• _The task_:
Provide only the number of lines below in which the string "套件提供商将不承担任何责任" occurs.

• _Records shown_:
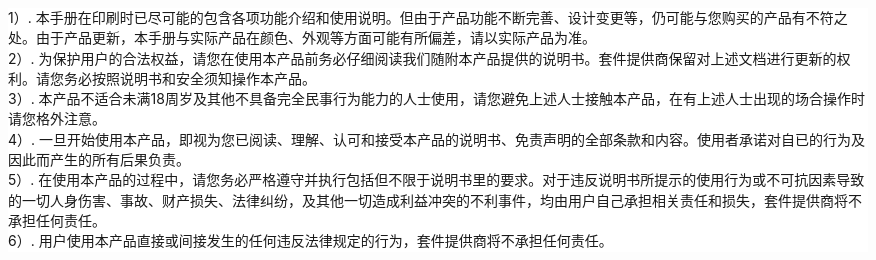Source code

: 1）. 本手册在印刷时已尽可能的包含各项功能介绍和使用说明。但由于产品功能不断完善、设计变更等，仍可能与您购买的产品有不符之处。由于产品更新，本手册与实际产品在颜色、外观等方面可能有所偏差，请以实际产品为准。  
2）. 为保护用户的合法权益，请您在使用本产品前务必仔细阅读我们随附本产品提供的说明书。套件提供商保留对上述文档进行更新的权利。请您务必按照说明书和安全须知操作本产品。  
3）. 本产品不适合未满18周岁及其他不具备完全民事行为能力的人士使用，请您避免上述人士接触本产品，在有上述人士出现的场合操作时请您格外注意。  
4）. 一旦开始使用本产品，即视为您已阅读、理解、认可和接受本产品的说明书、免责声明的全部条款和内容。使用者承诺对自已的行为及因此而产生的所有后果负责。  
5）. 在使用本产品的过程中，请您务必严格遵守并执行包括但不限于说明书里的要求。对于违反说明书所提示的使用行为或不可抗因素导致的一切人身伤害、事故、财产损失、法律纠纷，及其他一切造成利益冲突的不利事件，均由用户自己承担相关责任和损失，套件提供商将不承担任何责任。  
6）. 用户使用本产品直接或间接发生的任何违反法律规定的行为，套件提供商将不承担任何责任。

• _Response to this task_:
2